Page-level text extractions =
-------

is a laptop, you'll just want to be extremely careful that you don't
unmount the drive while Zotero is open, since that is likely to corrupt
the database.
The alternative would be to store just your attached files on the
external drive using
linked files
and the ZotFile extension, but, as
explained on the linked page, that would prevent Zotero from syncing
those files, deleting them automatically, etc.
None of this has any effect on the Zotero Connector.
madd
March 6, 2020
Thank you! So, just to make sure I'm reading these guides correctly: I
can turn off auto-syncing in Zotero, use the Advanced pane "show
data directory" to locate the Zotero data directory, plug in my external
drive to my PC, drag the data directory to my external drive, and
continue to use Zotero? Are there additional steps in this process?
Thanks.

-------

DIRECTIONS FOR THIS TASK =
How many of the lines above include the string "that"? Answer with the number only.

ANSWER TO THIS TASK =
3